И он шел, этот советский юноша-офицер. Шел в направлении немецкого переднего края, высоко и гордо подняв голову. Там, за передним краем, в синей дымке утра проступали очертания огромного древнего города, в котором, оцепенев, жались по подвалам, по бункерам миллионы мирных жителей. Нужно было спасти их от гибели. Нужно было сберечь памятники вековой культуры, сохранить бесценные сокровища, накопленные городом на протяжении столетий. Вот для чего рукам, привыкшим сжимать древко с алым стягом, пришлось взять белый флаг.

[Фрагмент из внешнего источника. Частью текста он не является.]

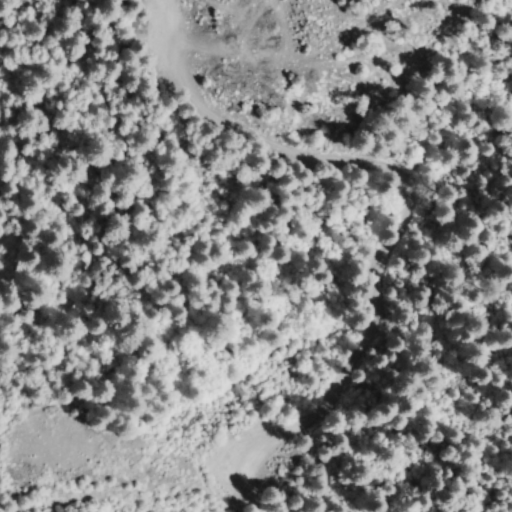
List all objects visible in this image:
road: (404, 188)
road: (247, 485)
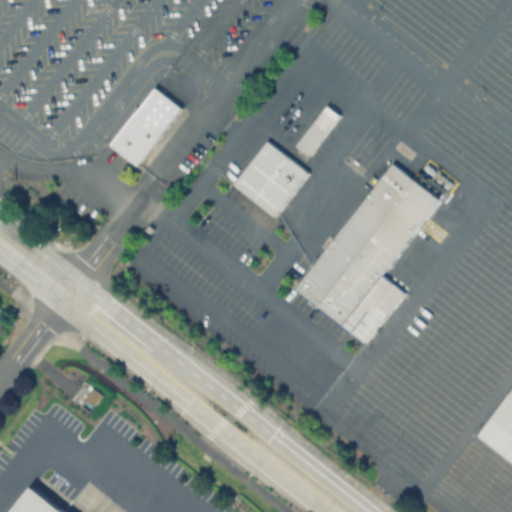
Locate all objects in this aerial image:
road: (14, 18)
road: (176, 28)
road: (211, 31)
road: (36, 46)
road: (307, 55)
road: (65, 62)
road: (100, 71)
road: (225, 88)
road: (115, 105)
building: (146, 125)
building: (148, 127)
building: (317, 129)
building: (319, 131)
building: (271, 177)
building: (272, 178)
road: (113, 234)
road: (272, 240)
road: (215, 253)
building: (369, 253)
building: (370, 254)
road: (197, 298)
road: (91, 307)
road: (34, 333)
road: (367, 351)
road: (143, 396)
road: (237, 408)
road: (227, 418)
road: (220, 427)
building: (501, 429)
road: (80, 452)
road: (312, 483)
road: (378, 493)
building: (40, 503)
building: (30, 505)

Что еще может быть гуманнее этого?!

Однако гуманизм и фашизм – понятия, исключающие одно другое.

Гитлеровцы встретили советского парламентера пулеметным огнем, Так, под стенами Будапешта, у самого порога великой победы, оборвалась еще одна и без того короткая жизнь.

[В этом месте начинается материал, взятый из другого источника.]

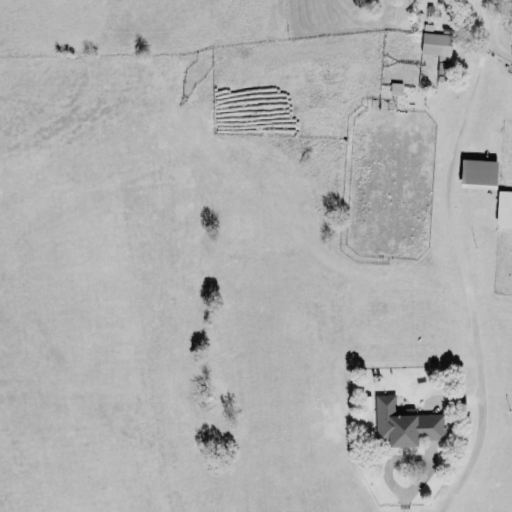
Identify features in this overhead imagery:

…Я смотрю на снимок. Он сделан в момент открытия памятника советскому парламентеру. На нем изображены венгерские крестьяне, пришедшие почтить память советского воина. Для этого многим из них пришлось пройти десятки километров. А бабушка Эржебет прошла со своей внучкой Илонкой ни мало ни много сто верст.

– Почему же бабушка Эржебет не воспользовалась транспортом? – помнится, спросил я «толмача», веселого паренька в шляпе, в непостижимо короткий срок научившегося бойко говорить по-русски.

– К святым местам люди ходят только пешком, – твердо и даже немного сердито ответила старая Эржебет.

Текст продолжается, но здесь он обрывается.